Trust In Media At All-Time Low, Research Shows


Trust in traditional news media has hit an all-time low, according to new research from the communications firm Edelman.

Per Axios, Edelman’s annual trust barometer found that slightly more than a quarter of the American public still trust traditional news organizations.

The firm’s poll showed that 56 percent of Americans agree that “Journalists and reporters are purposely trying to mislead people by saying things they know are false or gross exaggerations.”

It also established that 58 percent believe that “most news organizations are more concerned with supporting an ideology or political position than with informing the public.”

Edelman found that the public is divided along partisan lines, with more than half of Democrats saying that they have confidence in the media and only 18 percent of Republicans saying the same.

As Axios noted, the staggering decline does not seem to have anything to do with former President Donald Trump’s attacks on the press, since the same trend is seen across the world.

“Faith in society’s central institutions, especially in government and the media, is the glue that holds society together. That glue was visibly dissolving a decade ago, and has now, for many millions of Americans, disappeared entirely.”

“Mistrust of media is now a central part of many Americans’ personal identity — an article of faith that they weren’t argued into and can’t be argued out of,” the publication wrote.

Media organizations have had a hard time adjusting to the technological age. The internet has changed the industry, with tech giants such as Google and Facebook ending traditional advertising and effectively killing the media’s business model, according to Axios.

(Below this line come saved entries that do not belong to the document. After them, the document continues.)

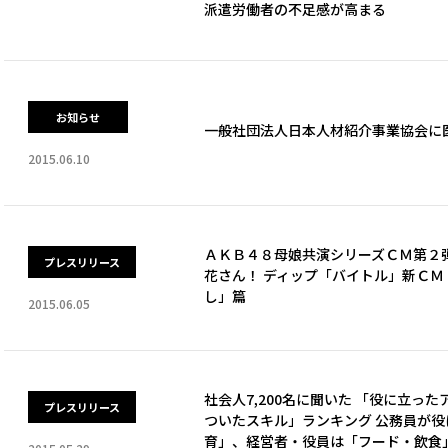
派遣労働者の不足感が高まる
お知らせ
一般社団法人日本人材紹介事業協会に
2015.06.10
ＡＫＢ４８母娘共演シリーズＣＭ第２
プレスリリース
花さん！ ディップ「バイトル」新ＣＭ
し」篇
2015.06.05
社会人7,200名に聞いた 「役に立っ
プレスリリース
ついたスキル」ランキング 公務員が
育」、経営者・役員は「フード・飲食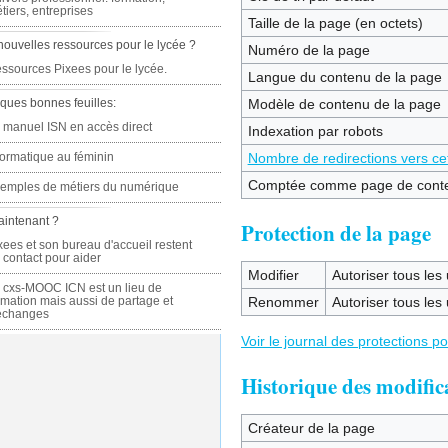
tiers, entreprises
Taille de la page (en octets)
nouvelles ressources pour le lycée ?
Numéro de la page
ssources Pixees pour le lycée.
Langue du contenu de la page
ques bonnes feuilles:
Modèle de contenu de la page
 manuel ISN en accès direct
Indexation par robots
formatique au féminin
Nombre de redirections vers ce
Comptée comme page de cont
emples de métiers du numérique
aintenant ?
Protection de la page
xees et son bureau d'accueil restent
 contact pour aider
Modifier
Autoriser tous les u
 cxs-MOOC ICN est un lieu de
rmation mais aussi de partage et
Renommer
Autoriser tous les u
échanges
Voir le journal des protections p
Historique des modific
Créateur de la page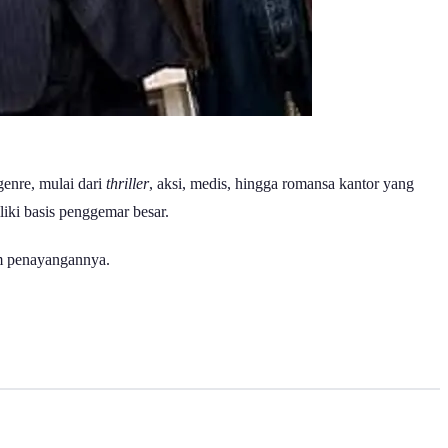
enre, mulai dari
thriller
, aksi, medis, hingga romansa kantor yang
iki basis penggemar besar.
orm penayangannya.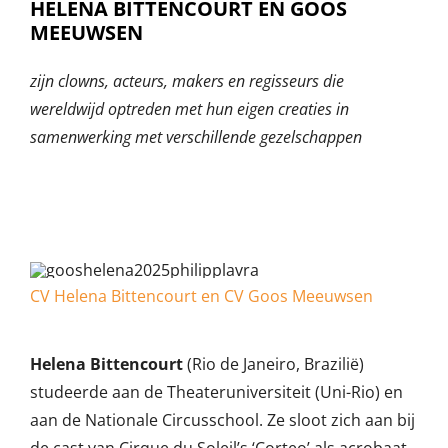
HELENA BITTENCOURT EN GOOS
MEEUWSEN
zijn clowns, acteurs, makers en regisseurs die
wereldwijd optreden met hun eigen creaties in
samenwerking met verschillende gezelschappen
CV Helena Bittencourt en CV Goos Meeuwsen
Helena Bittencourt
(Rio de Janeiro, Brazilië)
studeerde aan de Theateruniversiteit (Uni-Rio) en
aan de Nationale Circusschool. Ze sloot zich aan bij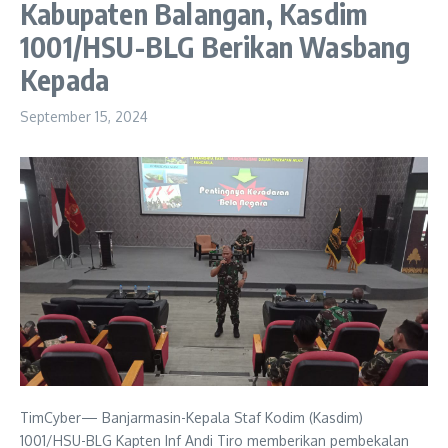
Kabupaten Balangan, Kasdim
1001/HSU-BLG Berikan Wasbang
Kepada
September 15, 2024
TimCyber— Banjarmasin-Kepala Staf Kodim (Kasdim)
1001/HSU-BLG Kapten Inf Andi Tiro memberikan pembekalan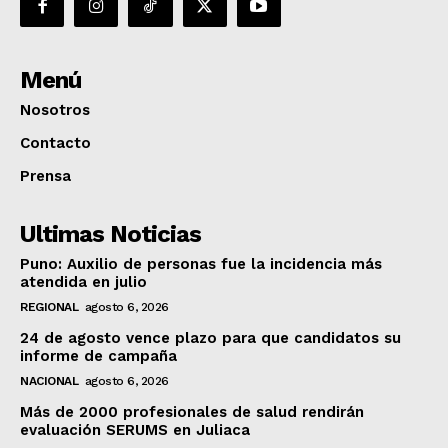
Menú
Nosotros
Contacto
Prensa
Ultimas Noticias
Puno: Auxilio de personas fue la incidencia más
atendida en julio
REGIONAL
agosto 6, 2026
24 de agosto vence plazo para que candidatos su
informe de campaña
NACIONAL
agosto 6, 2026
Más de 2000 profesionales de salud rendirán
evaluación SERUMS en Juliaca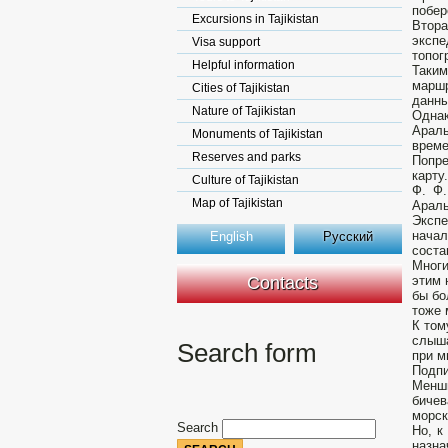
побер
Excursions in Tajikistan
Втора
эксп
Visa support
топог
Helpful information
Таким
маршр
Cities of Tajikistan
данн
Nature of Tajikistan
Одна
Араль
Monuments of Tajikistan
време
Reserves and parks
Попре
карту
Culture of Tajikistan
Ф. Ф.
Map of Tajikistan
Араль
Экспе
нача
English
Русский
соста
Многи
Contacts
этим 
бы бо
тоже 
К том
слыша
Search form
при м
Подпи
Менш
бичев
морск
Search
Но, к
назна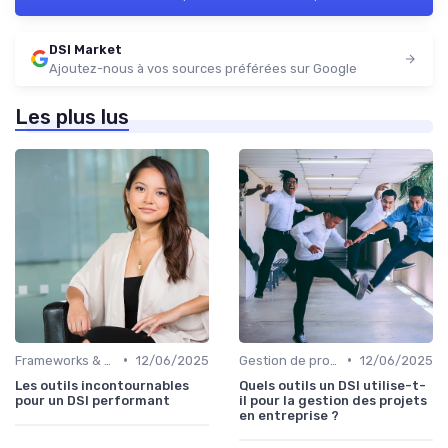
DSI Market
Ajoutez-nous à vos sources préférées sur Google
Les plus lus
•
•
Frameworks & Outils
12/06/2025
Gestion de projets
12/06/2025
Les outils incontournables
Quels outils un DSI utilise-t-
pour un DSI performant
il pour la gestion des projets
en entreprise ?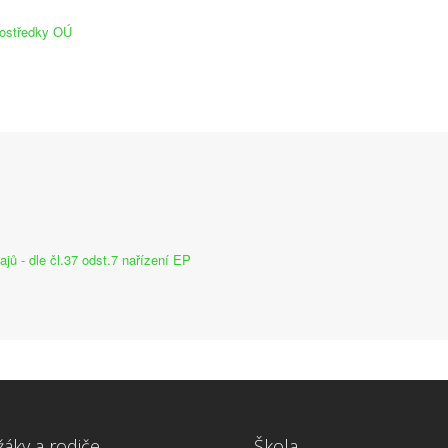
rostředky OÚ
ů - dle čl.37 odst.7 nařízení EP
žáky a rodiče
Škola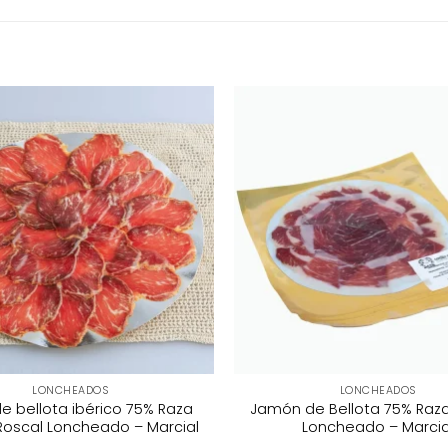
LONCHEADOS
LONCHEADOS
e bellota ibérico 75% Raza
Jamón de Bellota 75% Raza
 Roscal Loncheado – Marcial
Loncheado – Marcia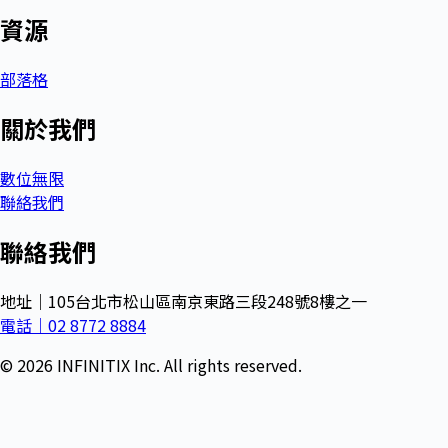
資源
部落格
關於我們
數位無限
聯絡我們
聯絡我們
地址｜105台北市松山區南京東路三段248號8樓之一
電話｜02 8772 8884
© 2026 INFINITIX Inc. All rights reserved.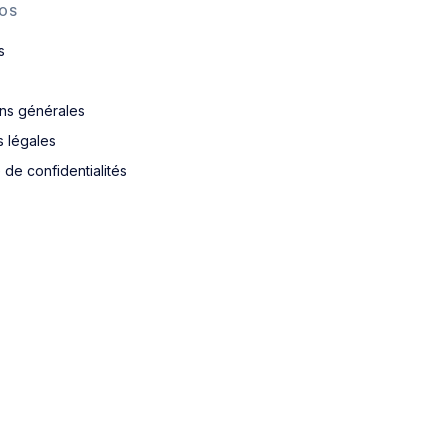
OS
s
ons générales
s légales
e de confidentialités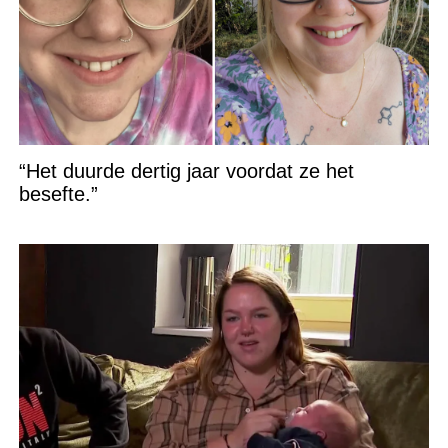
“Het duurde dertig jaar voordat ze het
besefte.”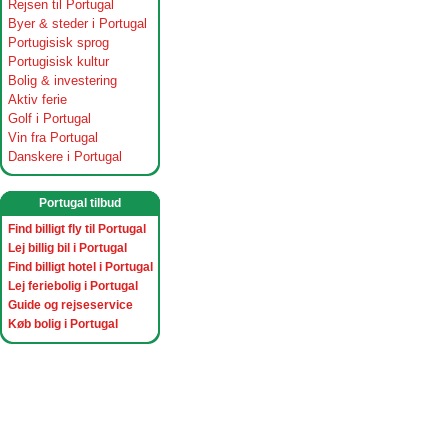
Rejsen til Portugal
Byer & steder i Portugal
Portugisisk sprog
Portugisisk kultur
Bolig & investering
Aktiv ferie
Golf i Portugal
Vin fra Portugal
Danskere i Portugal
Portugal tilbud
Find billigt fly til Portugal
Lej billig bil i Portugal
Find billigt hotel i Portugal
Lej feriebolig i Portugal
Guide og rejseservice
Køb bolig i Portugal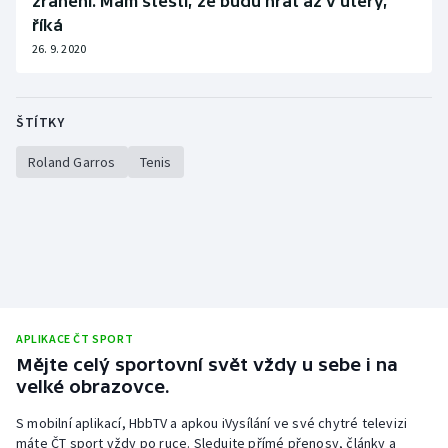
zranění. Mám štěstí, že budu hrát až v úterý,
říká
26. 9. 2020
ŠTÍTKY
Roland Garros
Tenis
APLIKACE ČT SPORT
Mějte celý sportovní svět vždy u sebe i na
velké obrazovce.
S mobilní aplikací, HbbTV a apkou iVysílání ve své chytré televizi
máte ČT sport vždy po ruce. Sledujte přímé přenosy, články a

Prior research supports these conclusions. For instance, in a Gallup poll conducted in September of last year, six in 10 respondents said that they have little to no confidence in mass media.

Confidence in the press was exceptionally high in the 1970s, but declined by the late 1990s, per Gallup. It plunged around 2004 and has not recovered since.

Some journalists, such as Pulitzer prize-winning reporter Glenn Greenwald, have long warned about this issue. In a series of tweets posted last month, Greenwald noted that Democrats think highly of the press because they perceive it to be on their side and argued that journalists need to consider these facts if they want their profession to survive.

The American people don’t think highly of social media companies either, according to data from the Pew Research Center. In August last year, the non-partisan think tank released a report establishing that roughly three-quarters of U.S. adults think social media sites censor certain political viewpoints.